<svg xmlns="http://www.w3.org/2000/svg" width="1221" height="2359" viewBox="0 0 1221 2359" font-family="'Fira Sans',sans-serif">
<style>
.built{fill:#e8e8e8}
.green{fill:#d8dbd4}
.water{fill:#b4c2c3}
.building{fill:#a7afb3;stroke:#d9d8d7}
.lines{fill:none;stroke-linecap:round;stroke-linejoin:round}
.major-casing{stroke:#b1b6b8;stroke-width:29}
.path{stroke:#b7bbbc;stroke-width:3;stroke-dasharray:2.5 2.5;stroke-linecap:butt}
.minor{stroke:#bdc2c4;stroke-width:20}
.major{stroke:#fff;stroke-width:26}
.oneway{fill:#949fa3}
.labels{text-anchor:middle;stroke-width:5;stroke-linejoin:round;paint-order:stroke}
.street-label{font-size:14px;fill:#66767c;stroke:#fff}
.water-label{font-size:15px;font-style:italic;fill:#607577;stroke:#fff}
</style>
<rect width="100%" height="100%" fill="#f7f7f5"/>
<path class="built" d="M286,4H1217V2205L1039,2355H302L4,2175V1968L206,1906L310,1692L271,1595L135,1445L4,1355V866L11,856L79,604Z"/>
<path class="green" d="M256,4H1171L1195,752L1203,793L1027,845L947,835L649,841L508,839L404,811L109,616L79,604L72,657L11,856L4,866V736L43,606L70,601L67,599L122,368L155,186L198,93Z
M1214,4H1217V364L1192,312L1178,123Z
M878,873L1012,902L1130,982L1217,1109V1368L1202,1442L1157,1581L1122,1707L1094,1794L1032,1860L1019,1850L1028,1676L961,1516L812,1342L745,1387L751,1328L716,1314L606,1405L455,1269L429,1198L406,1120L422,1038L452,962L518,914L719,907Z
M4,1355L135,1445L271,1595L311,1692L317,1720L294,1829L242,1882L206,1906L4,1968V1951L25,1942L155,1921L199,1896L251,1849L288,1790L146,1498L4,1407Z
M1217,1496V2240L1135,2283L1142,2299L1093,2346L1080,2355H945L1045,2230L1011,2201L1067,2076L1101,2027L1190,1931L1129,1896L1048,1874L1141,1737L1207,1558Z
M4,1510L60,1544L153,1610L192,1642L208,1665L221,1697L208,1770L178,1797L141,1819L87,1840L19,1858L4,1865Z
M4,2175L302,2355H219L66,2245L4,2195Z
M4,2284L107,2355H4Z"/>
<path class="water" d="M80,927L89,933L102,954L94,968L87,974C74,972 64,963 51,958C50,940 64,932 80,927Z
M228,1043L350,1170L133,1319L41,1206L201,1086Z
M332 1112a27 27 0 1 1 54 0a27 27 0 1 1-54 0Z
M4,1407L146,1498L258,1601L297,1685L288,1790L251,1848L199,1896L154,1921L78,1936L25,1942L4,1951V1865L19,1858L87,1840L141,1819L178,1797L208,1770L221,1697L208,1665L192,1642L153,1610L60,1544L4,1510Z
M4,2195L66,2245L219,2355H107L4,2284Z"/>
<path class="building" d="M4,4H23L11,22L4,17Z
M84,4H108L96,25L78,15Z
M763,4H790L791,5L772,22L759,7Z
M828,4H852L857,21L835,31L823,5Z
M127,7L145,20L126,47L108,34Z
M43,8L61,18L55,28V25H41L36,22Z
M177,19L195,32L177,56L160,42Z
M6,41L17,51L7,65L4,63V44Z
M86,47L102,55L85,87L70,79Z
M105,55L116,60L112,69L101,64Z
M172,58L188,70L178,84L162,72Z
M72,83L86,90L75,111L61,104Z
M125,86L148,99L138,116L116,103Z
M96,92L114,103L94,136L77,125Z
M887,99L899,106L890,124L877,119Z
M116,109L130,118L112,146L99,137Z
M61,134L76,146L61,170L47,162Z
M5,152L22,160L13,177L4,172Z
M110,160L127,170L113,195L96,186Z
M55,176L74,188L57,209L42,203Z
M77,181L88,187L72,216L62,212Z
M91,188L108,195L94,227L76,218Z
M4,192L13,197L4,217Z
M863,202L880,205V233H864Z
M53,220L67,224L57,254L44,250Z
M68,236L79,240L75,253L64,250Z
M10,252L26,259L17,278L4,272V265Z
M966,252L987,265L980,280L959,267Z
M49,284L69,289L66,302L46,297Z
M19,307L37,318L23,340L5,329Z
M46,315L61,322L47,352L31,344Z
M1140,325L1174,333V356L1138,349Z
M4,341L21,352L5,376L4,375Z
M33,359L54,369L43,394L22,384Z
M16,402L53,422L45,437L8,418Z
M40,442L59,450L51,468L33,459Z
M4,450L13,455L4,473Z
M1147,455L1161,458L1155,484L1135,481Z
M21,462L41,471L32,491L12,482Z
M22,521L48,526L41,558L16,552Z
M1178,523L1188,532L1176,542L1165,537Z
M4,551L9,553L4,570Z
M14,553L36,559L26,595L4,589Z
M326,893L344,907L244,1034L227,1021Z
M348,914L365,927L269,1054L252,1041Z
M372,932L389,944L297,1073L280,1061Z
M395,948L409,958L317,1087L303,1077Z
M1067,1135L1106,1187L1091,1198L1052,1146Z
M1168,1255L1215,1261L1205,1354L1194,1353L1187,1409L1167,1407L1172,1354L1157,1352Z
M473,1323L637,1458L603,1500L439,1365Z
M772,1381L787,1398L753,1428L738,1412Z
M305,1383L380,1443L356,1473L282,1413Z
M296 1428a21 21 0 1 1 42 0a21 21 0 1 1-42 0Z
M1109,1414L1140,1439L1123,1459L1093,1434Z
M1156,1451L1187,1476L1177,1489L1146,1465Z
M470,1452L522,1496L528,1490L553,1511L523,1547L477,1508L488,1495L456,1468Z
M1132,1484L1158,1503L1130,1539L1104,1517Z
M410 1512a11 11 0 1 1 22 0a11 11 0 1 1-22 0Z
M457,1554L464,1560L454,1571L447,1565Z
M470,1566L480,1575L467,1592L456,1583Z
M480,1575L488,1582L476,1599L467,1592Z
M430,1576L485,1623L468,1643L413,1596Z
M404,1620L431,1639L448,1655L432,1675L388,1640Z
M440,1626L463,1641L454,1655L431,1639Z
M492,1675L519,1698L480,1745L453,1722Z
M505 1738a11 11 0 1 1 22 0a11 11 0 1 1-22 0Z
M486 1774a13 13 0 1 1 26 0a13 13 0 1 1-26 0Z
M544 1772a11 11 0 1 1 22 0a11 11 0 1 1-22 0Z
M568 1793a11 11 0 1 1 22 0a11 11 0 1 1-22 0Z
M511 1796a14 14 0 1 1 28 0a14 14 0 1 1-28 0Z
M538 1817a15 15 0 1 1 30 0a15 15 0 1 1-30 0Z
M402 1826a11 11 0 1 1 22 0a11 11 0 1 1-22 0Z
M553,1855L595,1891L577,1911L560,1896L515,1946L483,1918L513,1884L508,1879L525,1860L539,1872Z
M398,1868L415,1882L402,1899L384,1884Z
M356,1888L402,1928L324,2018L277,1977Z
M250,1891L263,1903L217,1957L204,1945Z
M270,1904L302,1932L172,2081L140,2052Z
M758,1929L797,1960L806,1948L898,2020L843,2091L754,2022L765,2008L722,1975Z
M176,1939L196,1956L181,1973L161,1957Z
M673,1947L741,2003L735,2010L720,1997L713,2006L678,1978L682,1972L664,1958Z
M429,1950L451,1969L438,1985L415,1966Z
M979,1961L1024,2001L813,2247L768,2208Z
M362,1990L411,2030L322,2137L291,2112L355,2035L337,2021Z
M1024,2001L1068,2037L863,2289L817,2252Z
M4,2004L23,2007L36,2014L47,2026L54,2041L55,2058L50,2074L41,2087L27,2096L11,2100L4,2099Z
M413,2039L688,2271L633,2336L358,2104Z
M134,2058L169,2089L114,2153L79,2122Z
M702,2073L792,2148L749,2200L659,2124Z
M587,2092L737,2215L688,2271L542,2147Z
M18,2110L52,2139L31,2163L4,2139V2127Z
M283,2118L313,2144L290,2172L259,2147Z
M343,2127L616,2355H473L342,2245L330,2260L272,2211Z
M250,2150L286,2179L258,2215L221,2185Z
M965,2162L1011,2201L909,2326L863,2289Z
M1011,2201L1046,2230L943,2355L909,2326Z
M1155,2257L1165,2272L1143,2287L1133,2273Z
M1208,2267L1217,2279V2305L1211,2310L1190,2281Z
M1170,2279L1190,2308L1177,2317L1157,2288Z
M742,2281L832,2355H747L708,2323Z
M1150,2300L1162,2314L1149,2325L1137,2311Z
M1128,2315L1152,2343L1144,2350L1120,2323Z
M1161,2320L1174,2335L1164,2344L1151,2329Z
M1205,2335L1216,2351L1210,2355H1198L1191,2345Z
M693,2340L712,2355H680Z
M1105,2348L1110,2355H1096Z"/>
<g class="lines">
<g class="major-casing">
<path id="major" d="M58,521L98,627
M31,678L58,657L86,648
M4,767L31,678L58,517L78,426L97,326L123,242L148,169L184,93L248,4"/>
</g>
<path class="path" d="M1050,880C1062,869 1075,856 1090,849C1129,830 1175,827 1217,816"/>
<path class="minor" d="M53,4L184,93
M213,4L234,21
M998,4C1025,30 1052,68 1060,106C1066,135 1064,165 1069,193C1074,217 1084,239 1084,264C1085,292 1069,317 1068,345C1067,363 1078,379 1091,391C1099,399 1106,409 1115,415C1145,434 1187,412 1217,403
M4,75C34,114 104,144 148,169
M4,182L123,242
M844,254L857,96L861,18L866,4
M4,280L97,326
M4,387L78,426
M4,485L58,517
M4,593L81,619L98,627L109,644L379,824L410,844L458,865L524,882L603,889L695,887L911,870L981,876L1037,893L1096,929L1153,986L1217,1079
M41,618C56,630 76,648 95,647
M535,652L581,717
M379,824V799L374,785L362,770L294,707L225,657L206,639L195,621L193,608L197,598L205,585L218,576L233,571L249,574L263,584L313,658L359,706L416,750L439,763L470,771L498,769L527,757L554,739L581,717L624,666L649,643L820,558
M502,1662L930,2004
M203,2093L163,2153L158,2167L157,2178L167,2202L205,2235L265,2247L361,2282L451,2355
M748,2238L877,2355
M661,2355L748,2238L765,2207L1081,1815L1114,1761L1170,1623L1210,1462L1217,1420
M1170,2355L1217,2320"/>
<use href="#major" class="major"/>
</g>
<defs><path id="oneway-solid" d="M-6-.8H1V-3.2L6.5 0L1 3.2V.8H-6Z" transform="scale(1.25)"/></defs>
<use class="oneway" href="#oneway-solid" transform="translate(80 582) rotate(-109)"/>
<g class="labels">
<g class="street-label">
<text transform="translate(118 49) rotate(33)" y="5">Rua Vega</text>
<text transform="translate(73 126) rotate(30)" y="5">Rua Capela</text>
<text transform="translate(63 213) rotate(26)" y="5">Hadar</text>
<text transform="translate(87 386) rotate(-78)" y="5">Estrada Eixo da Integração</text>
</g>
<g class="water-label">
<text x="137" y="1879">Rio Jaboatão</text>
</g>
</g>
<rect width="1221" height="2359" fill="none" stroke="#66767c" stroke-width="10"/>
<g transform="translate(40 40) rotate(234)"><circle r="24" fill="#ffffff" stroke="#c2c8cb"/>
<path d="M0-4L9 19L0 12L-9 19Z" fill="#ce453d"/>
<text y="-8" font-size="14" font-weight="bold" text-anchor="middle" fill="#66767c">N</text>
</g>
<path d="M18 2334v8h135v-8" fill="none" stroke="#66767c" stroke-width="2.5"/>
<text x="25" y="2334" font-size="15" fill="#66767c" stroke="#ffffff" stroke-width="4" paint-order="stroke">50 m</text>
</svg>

Task brief: Write out exactly the lines above between the line with "M1140,325L1174,333V356L1138,349Z" and the line with "M505 1738a11 11 0 1 1 22 0a11 11 0 1 1-22 0Z", inclusive, and nothing beyond them.

Exercise solution:
M1140,325L1174,333V356L1138,349Z
M4,341L21,352L5,376L4,375Z
M33,359L54,369L43,394L22,384Z
M16,402L53,422L45,437L8,418Z
M40,442L59,450L51,468L33,459Z
M4,450L13,455L4,473Z
M1147,455L1161,458L1155,484L1135,481Z
M21,462L41,471L32,491L12,482Z
M22,521L48,526L41,558L16,552Z
M1178,523L1188,532L1176,542L1165,537Z
M4,551L9,553L4,570Z
M14,553L36,559L26,595L4,589Z
M326,893L344,907L244,1034L227,1021Z
M348,914L365,927L269,1054L252,1041Z
M372,932L389,944L297,1073L280,1061Z
M395,948L409,958L317,1087L303,1077Z
M1067,1135L1106,1187L1091,1198L1052,1146Z
M1168,1255L1215,1261L1205,1354L1194,1353L1187,1409L1167,1407L1172,1354L1157,1352Z
M473,1323L637,1458L603,1500L439,1365Z
M772,1381L787,1398L753,1428L738,1412Z
M305,1383L380,1443L356,1473L282,1413Z
M296 1428a21 21 0 1 1 42 0a21 21 0 1 1-42 0Z
M1109,1414L1140,1439L1123,1459L1093,1434Z
M1156,1451L1187,1476L1177,1489L1146,1465Z
M470,1452L522,1496L528,1490L553,1511L523,1547L477,1508L488,1495L456,1468Z
M1132,1484L1158,1503L1130,1539L1104,1517Z
M410 1512a11 11 0 1 1 22 0a11 11 0 1 1-22 0Z
M457,1554L464,1560L454,1571L447,1565Z
M470,1566L480,1575L467,1592L456,1583Z
M480,1575L488,1582L476,1599L467,1592Z
M430,1576L485,1623L468,1643L413,1596Z
M404,1620L431,1639L448,1655L432,1675L388,1640Z
M440,1626L463,1641L454,1655L431,1639Z
M492,1675L519,1698L480,1745L453,1722Z
M505 1738a11 11 0 1 1 22 0a11 11 0 1 1-22 0Z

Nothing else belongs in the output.